Time is good for wine, but it’s very bad for debt.

Blue Lobster

Though it should be obvious to everyone, I’m going to say it again. Debt is not wine.

Hear me now! Time makes debt get worse. This is not a secret. Nor should it come as a surprise. The longer you keep it, the worse it gets. And there is no limit to how big a debt can get.

You know how they say that fine wine gets better with time? Debt is the complete opposite. Debt get WORSE over time. Due to the impact of compounding interest, all of your debts will get bigger the longer you keep them around.

Gangrene gets worse with time too, but only so much. Eventually, flesh that is infected with gangrene is removed. Gangrene has an end life. Debt is worse than gangrene because it can go on indefinitely. For those in the cheap seats who insist on pedantic accuracy, it is true that both gangrene and debt end when the host/debtor dies. However, I’d like to see you get rid of debt (and gangrene) before you shuffle off this mortal coil.

Debt gets worse over time.

Time is the ally of the creditor and the enemy of the debtor. When you borrow money, you’re a debtor and you’re obligated to repay both the amount your borrow and the interest on that debt. Think of the interest rate as the price you pay to borrow money. You might need $1,000 to fix your vehicle. If you borrow money, the creditor is going to charge you interest. For simplicity’s sake, let’s assume you borrow $1,000 for 1 year at a rate of 5% per year. At the end of the year, you have to repay $1,050 to your creditor.

And if you can’t repay your creditor, the interest rate of 5% continues to compound that debt. At the end of the second year, you’ll owe your creditor $1,102.50 (=$1,050 x 5%). At the end of the third year, you’ll owe your creditor $1,157.63 (=$1,102.50 x 5%). And the amount of money owed just keeps going up until the debt is paid.

Take a look at your credit card statement. How much interest is being charged on your credit card balance when you don’t pay the full balance every month?

So there’s two factors impacting the growth of your debt: time and interest rate. You know how when you invest your month, you want a really high rate of return so that your investments grow really big, really fast? Your creditor feels the same way about the debt you owe them. I can assure you that your creditor does a happy dance when you take out an 8% car loan, or a 19.99% credit card loan. The higher the interest rate you pay, the better rate of return your creditor is getting.

Do yourself a favor.
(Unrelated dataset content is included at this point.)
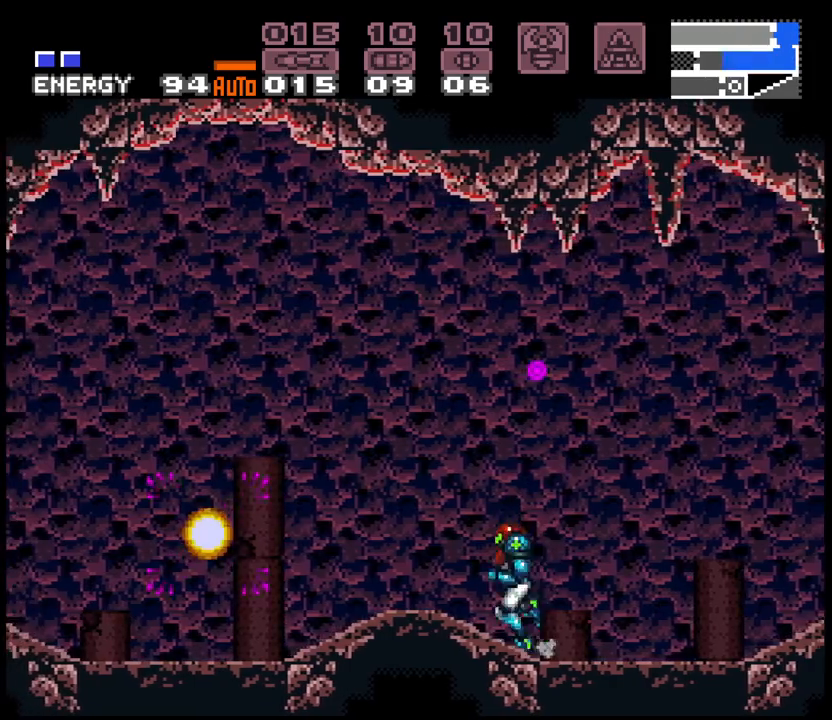
{"dt_ms": 500, "buttons": ["A"], "events": [[50, "B", "down"], [50, "DPAD_LEFT", "up"], [133, "X", "up"], [250, "B", "up"], [250, "X", "down"], [350, "X", "up"]]}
Take a pen and a piece of paper and physically write out how much interest is charged annually on your current credit card balance if you let your monthly balance roll over each month. Now add on another year’s worth of interest. For good measure, keep doing this calculation for 10-15 years. The resultant number should make you slight nauseous.

Take a look at this list of facts about credit cards in Canada. Two years ago, the average credit card debt was $4,240. And since this is an average, there are some people with much higher balances! Plug the average number into the compounding calculator of your choice and watch the numbers jump, year over year… I feel sorry for the person who doesn’t have the high income to wipe out this kind of debt in a month or two. High interest debt can balloon very, very quickly.

Wine ages well. Debt…not so much.

Again, debt is not wine. Here’s another simple way to tell the difference between the two. Seeing the end of one makes you sad, but ridding yourself of the other will bring you financial contentment.

When my wine is all gone empty, I’m sad – even if it wasn’t a great bottle of wine. Yet when my debts are all paid off, I do a little happy dance and smile brightly for the rest of the day.

Do what you need to do to get rid of debt. Maybe you give up cable and other streaming services for 12 months? Trust me when I tell you that they will always re-start your subscription. Cook at home a little more often than you normally do. You can continue to get take-out or delivery, but just get them one or two days less each week.

The time will pass anyway. Pay off your debts and start investing your money so that you can pursue your heart’s truest desire. Once your money is going towards your investments instead of towards paying off debts, then time will be working for you instead of against you. And wouldn’t that be a really, really good thing?